The relatives of the victims of an accident involving the Kazu I excursion boat off Hokkaido in 2022 sued the boat’s operator and its president for damages on Wednesday.

In the lawsuit filed in the Sapporo District Court, the plaintiffs, including 29 family members of 14 passengers on the sunken boat, are seeking damages of about 1,499 million yen ($9.2 million) from Shiretoko Yuransen, the boat’s captain based in the city of Shari on Hokkaido, and its president, 61-year-old Seiichi Katsurada.

On the afternoon of April 23, 2022, the boat sank off the coast of the Shiretoko Peninsula in eastern Hokkaido. 20 passengers and crew members on board were killed and six others are missing.

In its final report published in September 2023, the Japan Transport Safety Board concluded that the direct cause of the sinking was flooding through a defective hatch on the bow deck.
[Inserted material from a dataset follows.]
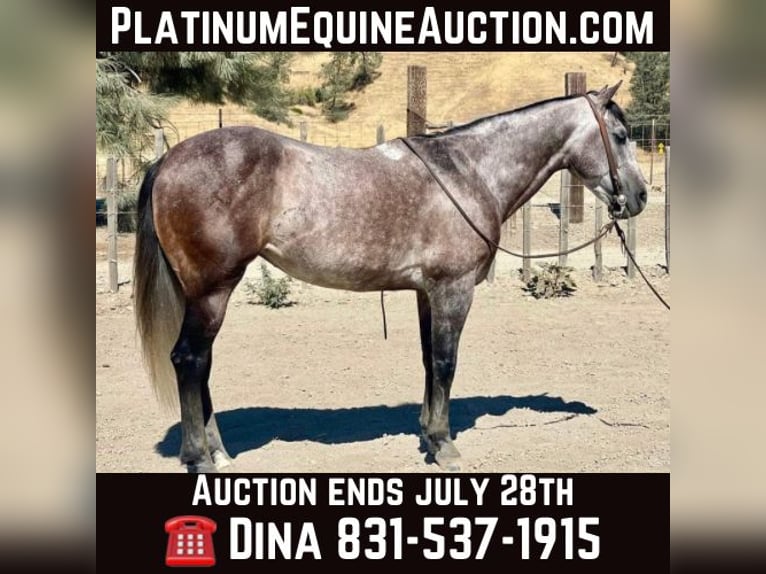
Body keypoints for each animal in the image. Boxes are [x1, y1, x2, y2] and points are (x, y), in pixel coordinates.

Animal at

The report pointed out that the boat’s hull and its communications equipment were not adequately maintained and that the operator did not have a safety management system.

Last year, the parents of a then 27-year-old crew member who died in the accident filed a lawsuit for damages in the Tokyo District Court against the government and the government-appointed Japan Craft Inspection Organization, which had inspected the boat Kazu I before the accident, as well as against Katsurada and his company.

The headquarters of the 1st Regional Coast Guard, based in the city of Otaru on Hokkaido, is investigating Katsurada with the prospect of bringing charges against him on suspicion of professional negligence resulting in death.